* **WORK TO BE COMPLETED**
Beginning at the line containing "(216, 377) none -> (555, 228) //", print every line until the records end, keeping each exactly as it is.

Content revision data:
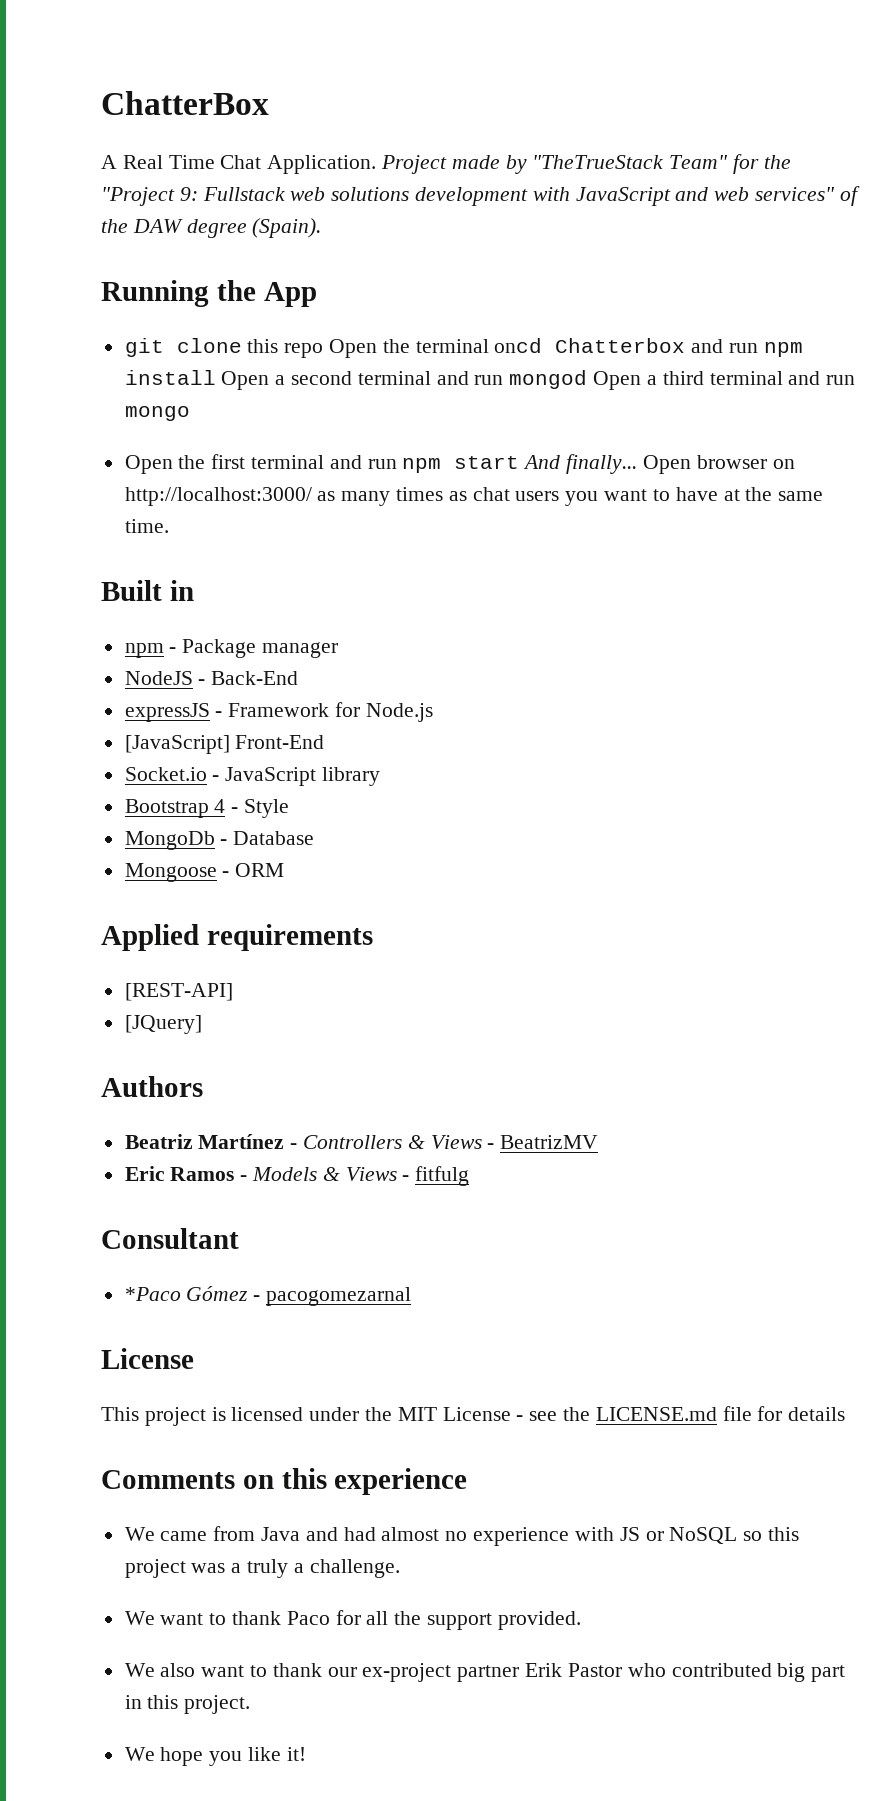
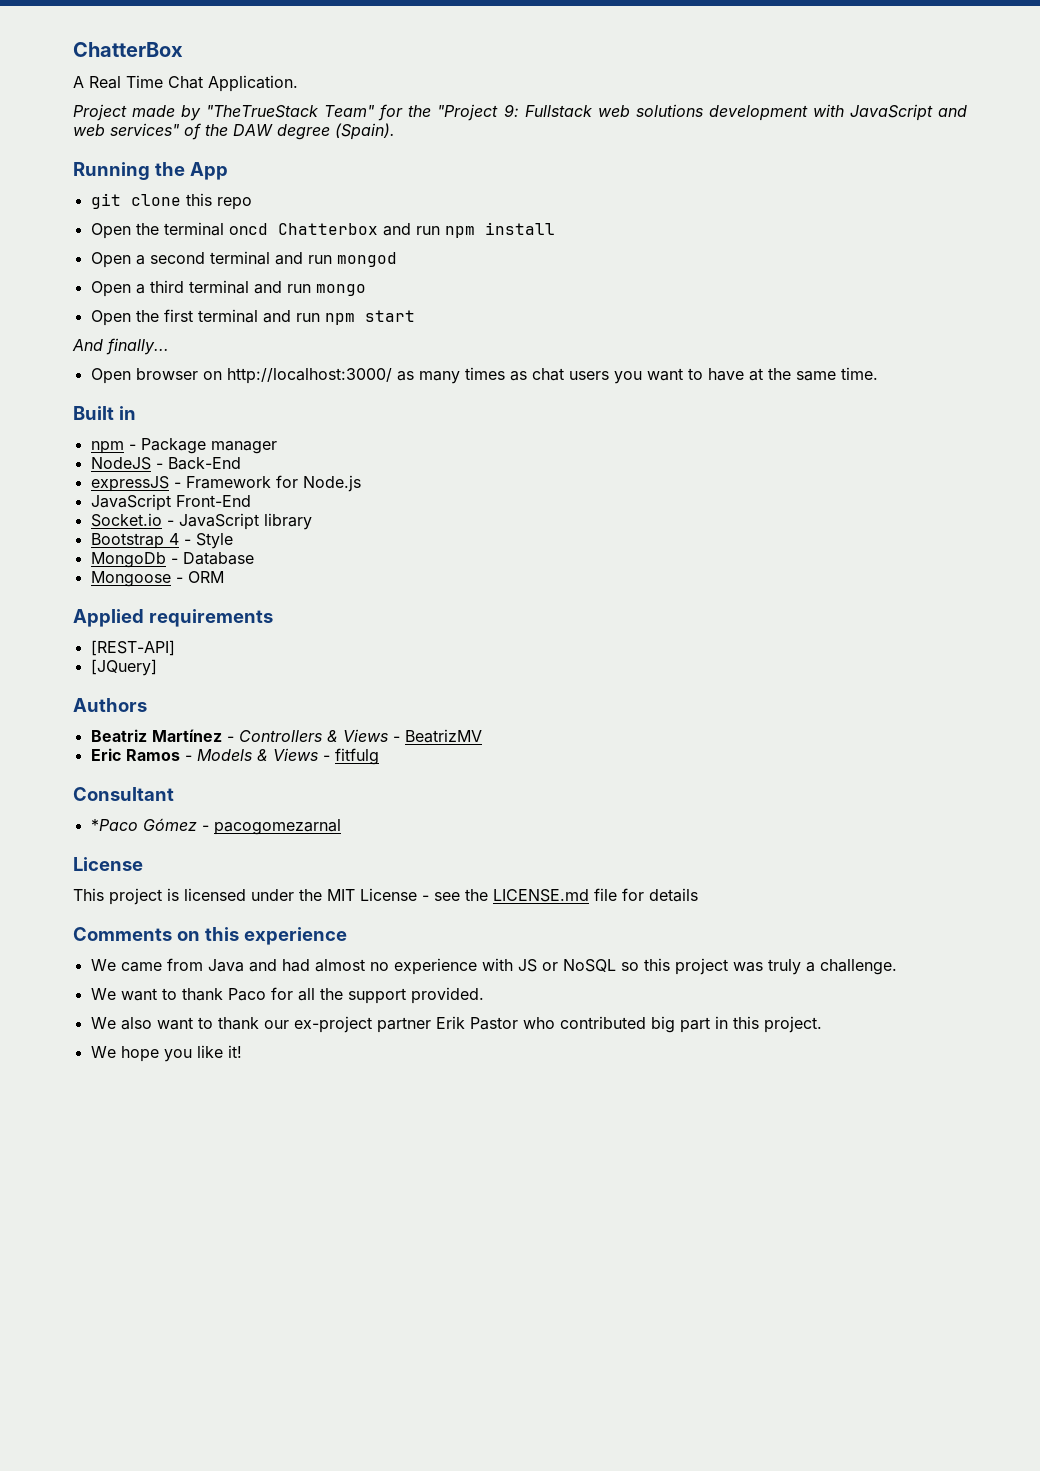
(377, 164) none -> (298, 83) //
(324, 350) none -> (252, 203) //
(216, 377) none -> (555, 228) //
(588, 379) none -> (397, 259) //
(520, 462) none -> (415, 316) //
(638, 464) none -> (169, 346) //
[124,735,230,754] [JavaScript] -> [90,494,171,511] JavaScript
[231,1563,242,1573] a -> (763, 967) none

* **RESULT OF THE EXERCISE**
(216, 377) none -> (555, 228) //
(588, 379) none -> (397, 259) //
(520, 462) none -> (415, 316) //
(638, 464) none -> (169, 346) //
[124,735,230,754] [JavaScript] -> [90,494,171,511] JavaScript
[231,1563,242,1573] a -> (763, 967) none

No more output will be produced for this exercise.